28/08/2012

International Higher Education

Complexidades da troca de cérebros no século 21

Philip G. Altbach
Professor da Cátedra Monan e diretor do Center for International Higher Education (CIHE) do Boston College. E-mail: altbach@bc.edu
Philip G. Altbach
Supõe-se que as economias emergentes dos países conhecidos como BRICs (Brasil, Rússia, Índia e China) vão atrair tanto alunos locais que procuravam o exterior para prosseguir no estudo após a obtenção do diploma quanto os alunos já formados que se instalaram no Ocidente – por causa do seu dramático crescimento econômico e a expansão do seu sistema de ensino superior.
 
O problema é que os dados parecem mostrar um quadro diferente. A fuga de cérebros, substituída agora pelo eufemismo troca de cérebros, continua ocorrendo com força total. Uma pesquisa realizada por Dongbin Kim, Charles A. S. Bankart e Laura Isdell (“Doutorados internacionais: análise de tendência envolvendo a decisão de permanecer nos EUA”, publicada na Higher Education 62, agosto de 2011) mostra que a grande maioria dos alunos internacionais que receberam títulos de doutor emitidos por universidades americanas permaneceram nos Estados Unidos depois da conclusão do trabalho.

:::

* QUESTÕES DE ESTUDO *
A - Segundo o texto sobre a troca de cérebros, onde permaneceu a grande maioria dos alunos internacionais que receberam títulos de doutor emitidos por universidades americanas?
B - Transcreva a listagem desde a sua primeira linha até a linha que contém "different Payment Instrument", incluindo esta última, e deixe as imagens fora da resposta.
O texto e a listagem vêm de fontes diferentes.

:::

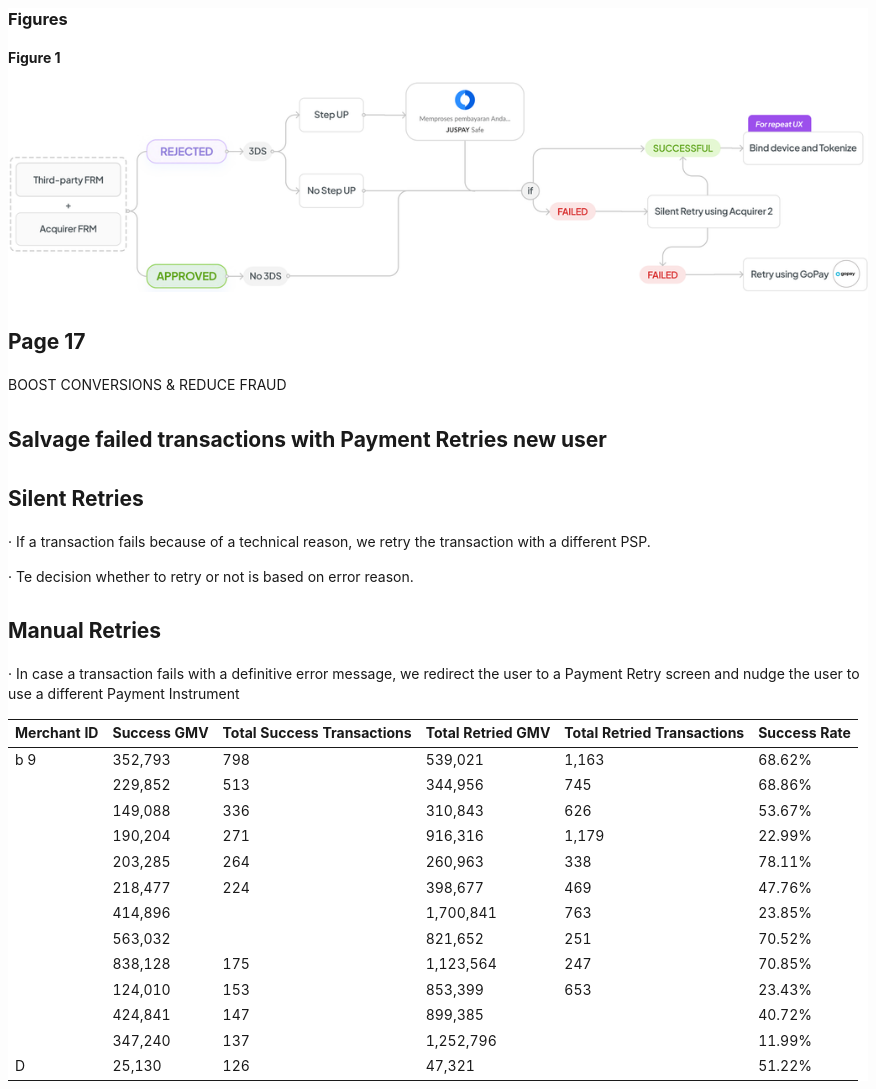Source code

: ### Figures

**Figure 1**

![](images/page-16-img-1.png)


## Page 17

BOOST CONVERSIONS & REDUCE FRAUD

## Salvage failed transactions with Payment Retries new user





## Silent Retries

· If a transaction fails because of a technical reason, we retry the transaction with a different PSP.

· Te decision whether to retry or not is based on error reason.

## Manual Retries

· In case a transaction fails with a definitive error message, we redirect the user to a Payment Retry screen and nudge the user to use a different Payment Instrument

| Merchant ID   | Success GMV   | Total Success Transactions   | Total Retried GMV   | Total Retried Transactions   | Success Rate   |
|---------------|---------------|------------------------------|---------------------|------------------------------|----------------|
| b 9           | 352,793       | 798                          | 539,021             | 1,163                        | 68.62%         |
|               | 229,852       | 513                          | 344,956             | 745                          | 68.86%         |
|               | 149,088       | 336                          | 310,843             | 626                          | 53.67%         |
|               | 190,204       | 271                          | 916,316             | 1,179                        | 22.99%         |
|               | 203,285       | 264                          | 260,963             | 338                          | 78.11%         |
|               | 218,477       | 224                          | 398,677             | 469                          | 47.76%         |
|               | 414,896       |                              | 1,700,841           | 763                          | 23.85%         |
|               | 563,032       |                              | 821,652             | 251                          | 70.52%         |
|               | 838,128       | 175                          | 1,123,564           | 247                          | 70.85%         |
|               | 124,010       | 153                          | 853,399             | 653                          | 23.43%         |
|               | 424,841       | 147                          | 899,385             |                              | 40.72%         |
|               | 347,240       | 137                          | 1,252,796           |                              | 11.99%         |
| D             | 25,130        | 126                          | 47,321              |                              | 51.22%         |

:::

* SOLUÇÕES DAS TAREFAS *
A - Nos Estados Unidos, depois da conclusão do trabalho.

B -
Source code

: ### Figures

**Figure 1**

![](images/page-16-img-1.png)


## Page 17

BOOST CONVERSIONS & REDUCE FRAUD

## Salvage failed transactions with Payment Retries new user





## Silent Retries

· If a transaction fails because of a technical reason, we retry the transaction with a different PSP.

· Te decision whether to retry or not is based on error reason.

## Manual Retries

· In case a transaction fails with a definitive error message, we redirect the user to a Payment Retry screen and nudge the user to use a different Payment Instrument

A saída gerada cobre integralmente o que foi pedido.